▶ TEXT PASSAGE
◆ ◆ ◆ ◆

Three Utah bishops urge Congress to reject U.S. budget
This is an archived article that was published on sltrib.com in 2005, and information in the article may be outdated. It is provided only for personal research purposes and may not be reprinted.

Upset by what they see as a disconnect between fiscal priorities and the values of the American people, a trio of Utah religious leaders Tuesday urged Congress not to pass a budget that they say "has much for the rich man and little for Lazarus."

"Government is the fourth leg of the table, and if any of the four legs fail, the table falls," said Bishop George H. Neiderauer, leader of Utah's 200,000 Catholics. "All of us have responsibilities, but hunger, health care, a living wage . . . these are areas where we feel there has been a failure of that leg."

Neiderauer was joined by Bishop Carolyn Tanner Irish of Utah's Episcopal diocese and Bishop Warner H. Brown Jr. of the United Methodist Church's Denver-based Rocky Mountain Conference at the Crossroads Urban Center in Salt Lake City.

Their appeal comes a week before House and Senate conferees are expected to vote on a compromise resolution that would give final passage to President Bush's $2.6 trillion budget.

◆ ◆ ◆ ◆

▶ EXTRACTED MATERIAL
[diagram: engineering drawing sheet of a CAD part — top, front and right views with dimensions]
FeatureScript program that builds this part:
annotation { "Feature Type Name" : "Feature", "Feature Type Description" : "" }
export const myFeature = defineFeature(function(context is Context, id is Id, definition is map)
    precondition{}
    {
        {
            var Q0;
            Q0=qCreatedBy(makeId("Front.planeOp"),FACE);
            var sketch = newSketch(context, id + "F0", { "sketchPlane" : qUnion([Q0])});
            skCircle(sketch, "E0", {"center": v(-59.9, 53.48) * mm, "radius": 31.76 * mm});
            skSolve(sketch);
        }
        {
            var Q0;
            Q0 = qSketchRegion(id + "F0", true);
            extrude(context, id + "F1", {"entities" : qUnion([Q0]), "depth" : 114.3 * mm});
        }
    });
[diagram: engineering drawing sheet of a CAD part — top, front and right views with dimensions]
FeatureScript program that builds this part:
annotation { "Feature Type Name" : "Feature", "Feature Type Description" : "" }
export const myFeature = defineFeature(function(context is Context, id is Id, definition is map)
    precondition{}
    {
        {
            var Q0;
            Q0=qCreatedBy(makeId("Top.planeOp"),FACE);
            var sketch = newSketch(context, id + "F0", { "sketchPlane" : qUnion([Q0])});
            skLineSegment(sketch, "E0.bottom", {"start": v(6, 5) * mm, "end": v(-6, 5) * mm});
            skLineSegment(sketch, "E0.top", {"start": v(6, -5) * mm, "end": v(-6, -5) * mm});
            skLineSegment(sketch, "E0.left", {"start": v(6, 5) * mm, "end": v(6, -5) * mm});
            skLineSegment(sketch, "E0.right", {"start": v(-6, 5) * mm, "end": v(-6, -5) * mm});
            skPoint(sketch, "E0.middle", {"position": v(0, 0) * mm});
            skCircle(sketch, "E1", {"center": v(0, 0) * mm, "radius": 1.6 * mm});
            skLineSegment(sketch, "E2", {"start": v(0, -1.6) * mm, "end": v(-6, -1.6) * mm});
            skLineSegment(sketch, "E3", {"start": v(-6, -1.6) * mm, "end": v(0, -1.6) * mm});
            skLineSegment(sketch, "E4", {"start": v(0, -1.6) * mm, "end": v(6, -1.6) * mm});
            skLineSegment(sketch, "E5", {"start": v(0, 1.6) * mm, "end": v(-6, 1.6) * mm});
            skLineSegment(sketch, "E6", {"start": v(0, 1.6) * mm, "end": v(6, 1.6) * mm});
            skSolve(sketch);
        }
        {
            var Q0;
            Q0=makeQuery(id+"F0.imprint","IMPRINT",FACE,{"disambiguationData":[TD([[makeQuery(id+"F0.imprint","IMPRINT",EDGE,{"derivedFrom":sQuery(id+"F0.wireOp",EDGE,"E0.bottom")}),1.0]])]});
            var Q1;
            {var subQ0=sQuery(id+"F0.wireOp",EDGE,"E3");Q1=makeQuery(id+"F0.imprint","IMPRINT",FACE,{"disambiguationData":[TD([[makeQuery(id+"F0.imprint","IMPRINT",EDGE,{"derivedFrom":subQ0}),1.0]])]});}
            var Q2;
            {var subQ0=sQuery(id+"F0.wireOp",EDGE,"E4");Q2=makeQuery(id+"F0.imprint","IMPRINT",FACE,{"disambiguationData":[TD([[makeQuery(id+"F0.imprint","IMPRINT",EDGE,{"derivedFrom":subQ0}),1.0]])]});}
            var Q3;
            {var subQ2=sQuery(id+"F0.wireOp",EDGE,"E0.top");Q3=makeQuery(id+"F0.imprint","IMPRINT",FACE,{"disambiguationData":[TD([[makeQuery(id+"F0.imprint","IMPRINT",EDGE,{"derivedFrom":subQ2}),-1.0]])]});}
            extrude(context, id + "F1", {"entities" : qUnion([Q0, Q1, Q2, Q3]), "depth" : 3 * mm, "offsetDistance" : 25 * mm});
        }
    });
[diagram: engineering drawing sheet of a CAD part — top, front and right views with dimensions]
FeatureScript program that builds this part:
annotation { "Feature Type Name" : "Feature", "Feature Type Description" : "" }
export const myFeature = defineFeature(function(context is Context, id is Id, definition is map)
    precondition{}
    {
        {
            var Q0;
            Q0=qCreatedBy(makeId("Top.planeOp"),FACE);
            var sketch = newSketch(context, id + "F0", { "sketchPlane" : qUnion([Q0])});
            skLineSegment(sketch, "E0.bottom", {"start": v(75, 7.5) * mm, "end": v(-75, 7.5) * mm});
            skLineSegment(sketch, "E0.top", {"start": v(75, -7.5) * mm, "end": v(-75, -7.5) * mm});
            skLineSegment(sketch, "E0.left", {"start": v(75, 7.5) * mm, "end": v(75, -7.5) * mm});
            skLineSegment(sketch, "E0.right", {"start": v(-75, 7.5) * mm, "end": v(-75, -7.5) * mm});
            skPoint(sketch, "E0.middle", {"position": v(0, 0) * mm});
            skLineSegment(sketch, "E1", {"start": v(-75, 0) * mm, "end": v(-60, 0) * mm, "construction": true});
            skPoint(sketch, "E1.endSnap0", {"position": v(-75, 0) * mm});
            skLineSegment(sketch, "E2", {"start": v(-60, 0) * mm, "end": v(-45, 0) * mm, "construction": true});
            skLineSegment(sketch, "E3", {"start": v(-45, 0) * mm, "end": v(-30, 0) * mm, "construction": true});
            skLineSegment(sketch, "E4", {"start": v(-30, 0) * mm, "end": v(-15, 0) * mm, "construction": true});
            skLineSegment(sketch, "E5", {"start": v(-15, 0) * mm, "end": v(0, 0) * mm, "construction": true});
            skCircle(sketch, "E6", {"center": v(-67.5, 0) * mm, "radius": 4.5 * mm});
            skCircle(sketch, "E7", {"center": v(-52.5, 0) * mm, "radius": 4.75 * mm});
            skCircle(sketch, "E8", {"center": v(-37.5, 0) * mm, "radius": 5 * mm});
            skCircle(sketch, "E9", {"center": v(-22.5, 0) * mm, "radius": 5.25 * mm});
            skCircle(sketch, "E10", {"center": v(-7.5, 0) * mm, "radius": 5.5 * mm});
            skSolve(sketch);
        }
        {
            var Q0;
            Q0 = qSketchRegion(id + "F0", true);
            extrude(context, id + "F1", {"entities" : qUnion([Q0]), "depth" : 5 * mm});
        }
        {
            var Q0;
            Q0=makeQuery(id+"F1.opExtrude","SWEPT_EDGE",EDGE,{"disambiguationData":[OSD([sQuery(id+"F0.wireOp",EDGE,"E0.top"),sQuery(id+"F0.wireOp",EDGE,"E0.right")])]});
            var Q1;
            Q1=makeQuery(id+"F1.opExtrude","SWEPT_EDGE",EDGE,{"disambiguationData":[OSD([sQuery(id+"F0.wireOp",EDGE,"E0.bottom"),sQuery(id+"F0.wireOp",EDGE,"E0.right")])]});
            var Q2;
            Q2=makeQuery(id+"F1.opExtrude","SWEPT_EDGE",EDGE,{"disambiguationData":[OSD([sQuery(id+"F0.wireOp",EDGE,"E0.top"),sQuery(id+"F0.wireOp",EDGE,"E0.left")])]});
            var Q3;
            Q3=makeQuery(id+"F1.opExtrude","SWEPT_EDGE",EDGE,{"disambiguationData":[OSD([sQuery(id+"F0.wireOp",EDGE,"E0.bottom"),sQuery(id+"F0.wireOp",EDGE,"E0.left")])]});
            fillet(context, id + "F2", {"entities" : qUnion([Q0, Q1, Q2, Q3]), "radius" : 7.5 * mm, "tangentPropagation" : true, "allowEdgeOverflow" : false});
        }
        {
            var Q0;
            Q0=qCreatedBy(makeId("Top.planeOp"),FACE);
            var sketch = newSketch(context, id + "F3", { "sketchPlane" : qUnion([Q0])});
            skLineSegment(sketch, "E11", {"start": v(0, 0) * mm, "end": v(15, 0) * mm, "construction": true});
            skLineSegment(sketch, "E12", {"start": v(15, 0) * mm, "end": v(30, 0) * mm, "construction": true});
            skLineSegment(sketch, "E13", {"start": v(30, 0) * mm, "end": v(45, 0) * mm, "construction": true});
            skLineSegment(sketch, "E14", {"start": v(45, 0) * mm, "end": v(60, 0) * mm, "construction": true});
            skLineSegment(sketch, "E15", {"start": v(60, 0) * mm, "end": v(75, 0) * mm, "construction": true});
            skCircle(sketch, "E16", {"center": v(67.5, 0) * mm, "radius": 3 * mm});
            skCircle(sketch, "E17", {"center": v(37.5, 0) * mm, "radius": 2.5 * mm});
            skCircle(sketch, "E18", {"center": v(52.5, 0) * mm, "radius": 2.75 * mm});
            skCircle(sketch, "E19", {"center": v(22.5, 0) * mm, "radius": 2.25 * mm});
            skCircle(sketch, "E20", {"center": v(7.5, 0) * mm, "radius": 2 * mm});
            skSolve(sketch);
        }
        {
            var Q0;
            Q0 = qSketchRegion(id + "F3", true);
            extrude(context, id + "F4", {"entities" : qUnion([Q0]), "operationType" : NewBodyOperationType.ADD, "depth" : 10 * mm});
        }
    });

◆ ◆ ◆ ◆

▶ CHECK YOUR UNDERSTANDING
- A) Name every bishop mentioned in the article on the Utah bishops and the budget.
- B) According to the article on the Utah bishops and the budget, how large is President Bush's budget?
- C) Please repeat the stretch of the article on the Utah bishops and the budget from "Upset by what" through "Salt Lake City.".
The records are not needed for any of this.

▶ ANSWERS BY TASK
- A) George H. Neiderauer, Carolyn Tanner Irish, Warner H. Brown Jr.

- B) $2.6 trillion

- C)
Upset by what they see as a disconnect between fiscal priorities and the values of the American people, a trio of Utah religious leaders Tuesday urged Congress not to pass a budget that they say "has much for the rich man and little for Lazarus."

"Government is the fourth leg of the table, and if any of the four legs fail, the table falls," said Bishop George H. Neiderauer, leader of Utah's 200,000 Catholics. "All of us have responsibilities, but hunger, health care, a living wage . . . these are areas where we feel there has been a failure of that leg."

Neiderauer was joined by Bishop Carolyn Tanner Irish of Utah's Episcopal diocese and Bishop Warner H. Brown Jr. of the United Methodist Church's Denver-based Rocky Mountain Conference at the Crossroads Urban Center in Salt Lake City.